- Posted
- April 07, 2023
‘Social frailty’ comes with health risks similar to physical frailty, research finds
Researchers have found that older adults who are don’t have close relationships, can’t rely on others for help, aren’t active in community groups or religious organizations or live in neighborhoods that feel unsafe have less physiological strength and a reduced biological ability to bounce back from illness or injury (Source: “Being ‘Socially Frail’ Comes With Health Risks for Older Adults,” Kaiser Health News, March 23).
Many of these factors have been linked to poor health outcomes later in life, and are compounded by social drivers of health such as low socioeconomic status, poor nutrition, insecure housing and inaccessible transportation.
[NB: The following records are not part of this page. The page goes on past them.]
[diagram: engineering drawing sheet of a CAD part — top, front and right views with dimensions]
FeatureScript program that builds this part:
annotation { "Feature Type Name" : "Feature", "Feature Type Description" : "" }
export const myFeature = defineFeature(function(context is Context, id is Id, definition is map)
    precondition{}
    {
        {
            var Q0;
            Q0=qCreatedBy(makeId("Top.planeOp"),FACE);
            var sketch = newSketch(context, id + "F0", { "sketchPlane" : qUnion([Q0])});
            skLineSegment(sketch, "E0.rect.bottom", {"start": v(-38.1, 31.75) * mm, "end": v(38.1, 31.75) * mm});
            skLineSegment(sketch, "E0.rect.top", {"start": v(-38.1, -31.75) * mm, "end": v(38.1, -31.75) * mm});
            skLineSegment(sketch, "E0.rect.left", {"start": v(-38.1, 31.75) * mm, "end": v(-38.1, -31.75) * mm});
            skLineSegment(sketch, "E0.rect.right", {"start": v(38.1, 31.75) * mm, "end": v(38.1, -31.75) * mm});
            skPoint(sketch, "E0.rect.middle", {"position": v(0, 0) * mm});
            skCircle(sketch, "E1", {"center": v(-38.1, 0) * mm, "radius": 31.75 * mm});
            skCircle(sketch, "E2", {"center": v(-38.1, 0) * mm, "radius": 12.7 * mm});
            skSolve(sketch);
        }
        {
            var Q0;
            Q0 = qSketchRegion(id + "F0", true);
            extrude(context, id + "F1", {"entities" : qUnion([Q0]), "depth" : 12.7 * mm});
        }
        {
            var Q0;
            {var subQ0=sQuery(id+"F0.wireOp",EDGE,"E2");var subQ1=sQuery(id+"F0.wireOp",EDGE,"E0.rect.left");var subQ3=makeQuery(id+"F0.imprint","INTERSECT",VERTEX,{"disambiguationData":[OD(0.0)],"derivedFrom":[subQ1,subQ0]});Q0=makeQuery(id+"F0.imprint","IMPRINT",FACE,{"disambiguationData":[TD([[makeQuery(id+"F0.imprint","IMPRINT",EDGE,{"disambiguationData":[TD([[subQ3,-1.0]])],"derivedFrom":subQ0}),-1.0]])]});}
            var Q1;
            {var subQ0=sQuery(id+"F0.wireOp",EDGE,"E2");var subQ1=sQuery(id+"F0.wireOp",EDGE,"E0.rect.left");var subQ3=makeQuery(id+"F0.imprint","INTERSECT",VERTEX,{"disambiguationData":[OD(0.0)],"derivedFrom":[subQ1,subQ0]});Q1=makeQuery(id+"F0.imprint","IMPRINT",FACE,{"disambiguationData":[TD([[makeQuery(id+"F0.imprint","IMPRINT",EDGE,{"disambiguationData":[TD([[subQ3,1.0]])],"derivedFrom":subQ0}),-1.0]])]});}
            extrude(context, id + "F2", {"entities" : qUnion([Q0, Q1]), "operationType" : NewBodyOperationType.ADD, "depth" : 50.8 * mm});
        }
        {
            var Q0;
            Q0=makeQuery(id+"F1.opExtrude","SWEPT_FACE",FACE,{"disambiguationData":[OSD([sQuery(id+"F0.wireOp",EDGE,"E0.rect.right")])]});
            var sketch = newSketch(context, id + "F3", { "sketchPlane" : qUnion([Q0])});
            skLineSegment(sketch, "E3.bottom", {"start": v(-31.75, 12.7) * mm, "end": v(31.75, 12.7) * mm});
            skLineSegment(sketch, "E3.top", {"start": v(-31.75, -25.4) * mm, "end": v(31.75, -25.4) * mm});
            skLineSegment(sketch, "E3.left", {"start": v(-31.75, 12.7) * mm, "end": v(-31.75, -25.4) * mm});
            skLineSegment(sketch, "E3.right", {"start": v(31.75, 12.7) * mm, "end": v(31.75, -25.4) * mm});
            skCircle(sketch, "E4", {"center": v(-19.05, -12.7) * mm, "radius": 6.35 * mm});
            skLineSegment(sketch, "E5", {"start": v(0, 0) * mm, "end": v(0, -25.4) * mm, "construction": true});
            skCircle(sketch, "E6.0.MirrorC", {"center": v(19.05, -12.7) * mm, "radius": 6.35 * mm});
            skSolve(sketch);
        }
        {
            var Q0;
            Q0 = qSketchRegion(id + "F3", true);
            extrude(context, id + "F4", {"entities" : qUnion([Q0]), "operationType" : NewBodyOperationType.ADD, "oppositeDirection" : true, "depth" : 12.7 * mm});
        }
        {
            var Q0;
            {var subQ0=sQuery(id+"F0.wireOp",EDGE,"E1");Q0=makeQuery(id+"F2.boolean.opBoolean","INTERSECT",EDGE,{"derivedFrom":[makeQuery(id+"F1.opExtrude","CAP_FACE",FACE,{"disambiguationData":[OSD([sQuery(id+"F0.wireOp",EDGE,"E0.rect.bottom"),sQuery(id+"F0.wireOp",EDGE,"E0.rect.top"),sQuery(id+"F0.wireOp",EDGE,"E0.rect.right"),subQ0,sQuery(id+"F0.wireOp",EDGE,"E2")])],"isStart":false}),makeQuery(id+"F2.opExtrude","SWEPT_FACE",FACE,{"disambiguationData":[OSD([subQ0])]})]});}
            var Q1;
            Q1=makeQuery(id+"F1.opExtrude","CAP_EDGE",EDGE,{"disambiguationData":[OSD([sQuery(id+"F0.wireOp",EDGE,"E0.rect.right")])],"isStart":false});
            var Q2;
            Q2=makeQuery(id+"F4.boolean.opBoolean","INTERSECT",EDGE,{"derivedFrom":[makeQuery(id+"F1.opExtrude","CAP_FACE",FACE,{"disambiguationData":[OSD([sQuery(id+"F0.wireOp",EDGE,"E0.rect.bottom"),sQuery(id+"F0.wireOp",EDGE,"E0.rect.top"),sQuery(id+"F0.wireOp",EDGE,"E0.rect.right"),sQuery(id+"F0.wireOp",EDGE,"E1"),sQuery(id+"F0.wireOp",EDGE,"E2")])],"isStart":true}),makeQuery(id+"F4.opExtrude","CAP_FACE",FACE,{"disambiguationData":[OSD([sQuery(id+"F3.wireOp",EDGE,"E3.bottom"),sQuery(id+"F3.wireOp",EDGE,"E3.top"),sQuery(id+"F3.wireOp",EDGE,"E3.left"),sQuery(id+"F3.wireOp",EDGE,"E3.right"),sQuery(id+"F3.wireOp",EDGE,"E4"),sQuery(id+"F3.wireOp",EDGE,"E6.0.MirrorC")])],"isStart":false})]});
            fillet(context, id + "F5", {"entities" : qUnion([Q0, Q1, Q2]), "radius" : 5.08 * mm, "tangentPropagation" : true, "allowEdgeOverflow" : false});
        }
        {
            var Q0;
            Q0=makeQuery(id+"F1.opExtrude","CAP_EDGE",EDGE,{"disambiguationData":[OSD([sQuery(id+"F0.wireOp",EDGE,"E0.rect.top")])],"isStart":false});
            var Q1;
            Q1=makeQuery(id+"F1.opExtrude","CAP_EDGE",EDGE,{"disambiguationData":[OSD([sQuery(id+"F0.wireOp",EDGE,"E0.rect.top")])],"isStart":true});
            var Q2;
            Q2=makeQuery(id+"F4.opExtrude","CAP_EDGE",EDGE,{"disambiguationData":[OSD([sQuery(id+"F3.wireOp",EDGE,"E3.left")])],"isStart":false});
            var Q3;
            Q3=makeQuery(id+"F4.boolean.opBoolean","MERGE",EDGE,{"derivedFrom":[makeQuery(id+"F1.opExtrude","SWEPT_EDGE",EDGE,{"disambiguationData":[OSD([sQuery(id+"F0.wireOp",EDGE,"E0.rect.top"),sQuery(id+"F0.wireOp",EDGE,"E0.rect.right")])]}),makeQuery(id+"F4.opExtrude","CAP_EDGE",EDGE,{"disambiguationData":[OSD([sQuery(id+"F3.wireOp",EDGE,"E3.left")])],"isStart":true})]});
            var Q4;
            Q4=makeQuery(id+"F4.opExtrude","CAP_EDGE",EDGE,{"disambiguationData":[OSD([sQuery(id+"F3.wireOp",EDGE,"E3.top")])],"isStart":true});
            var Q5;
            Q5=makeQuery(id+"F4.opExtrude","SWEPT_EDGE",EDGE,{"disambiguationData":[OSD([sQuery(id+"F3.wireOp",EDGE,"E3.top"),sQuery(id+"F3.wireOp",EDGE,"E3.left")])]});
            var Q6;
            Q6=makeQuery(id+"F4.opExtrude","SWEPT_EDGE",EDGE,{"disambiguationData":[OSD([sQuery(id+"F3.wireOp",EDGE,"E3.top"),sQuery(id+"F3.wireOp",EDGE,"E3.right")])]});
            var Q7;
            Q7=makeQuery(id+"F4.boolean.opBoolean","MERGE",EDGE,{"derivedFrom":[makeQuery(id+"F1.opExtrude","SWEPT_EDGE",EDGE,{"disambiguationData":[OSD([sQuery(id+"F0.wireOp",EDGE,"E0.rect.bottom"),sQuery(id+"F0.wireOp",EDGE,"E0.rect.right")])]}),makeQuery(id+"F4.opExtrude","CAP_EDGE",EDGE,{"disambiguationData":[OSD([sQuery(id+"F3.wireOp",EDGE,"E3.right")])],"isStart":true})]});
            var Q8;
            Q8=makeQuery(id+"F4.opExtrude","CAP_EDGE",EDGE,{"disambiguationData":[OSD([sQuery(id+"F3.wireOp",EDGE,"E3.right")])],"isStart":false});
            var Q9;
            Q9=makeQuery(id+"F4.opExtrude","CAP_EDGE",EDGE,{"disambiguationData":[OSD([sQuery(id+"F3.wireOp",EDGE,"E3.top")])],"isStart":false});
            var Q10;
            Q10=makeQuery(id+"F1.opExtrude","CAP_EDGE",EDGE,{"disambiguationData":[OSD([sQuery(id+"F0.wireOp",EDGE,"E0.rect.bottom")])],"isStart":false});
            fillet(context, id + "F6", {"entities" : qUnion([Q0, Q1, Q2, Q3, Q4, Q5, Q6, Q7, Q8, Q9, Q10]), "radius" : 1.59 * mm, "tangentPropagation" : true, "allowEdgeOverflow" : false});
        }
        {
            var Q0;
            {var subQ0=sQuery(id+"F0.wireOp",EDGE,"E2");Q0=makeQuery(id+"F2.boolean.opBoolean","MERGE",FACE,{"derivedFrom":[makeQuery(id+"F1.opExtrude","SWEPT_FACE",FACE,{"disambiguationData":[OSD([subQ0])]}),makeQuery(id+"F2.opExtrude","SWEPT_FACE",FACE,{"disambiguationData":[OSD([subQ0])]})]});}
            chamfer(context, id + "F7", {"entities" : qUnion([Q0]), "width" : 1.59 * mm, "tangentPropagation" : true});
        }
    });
Social frailty assumes that each factor contributes to an older person’s vulnerability and that they interact with and build upon each other. This way of thinking about older adults’ social lives, and how they influence health outcomes, is getting new attention from experts in the U.S. and elsewhere. In February, researchers at Massachusetts General Hospital and the University of California-San Francisco published a 10-item “social frailty index” in the Proceedings of the National Academy of Sciences journal.
Using data from 8,250 adults 65 and older who participated in the national Health and Retirement Study from 2010 to 2016, the researchers found that the index helped predict an increased risk of death during the period studied in a significant number of older adults, complementing medical tools used for this purpose.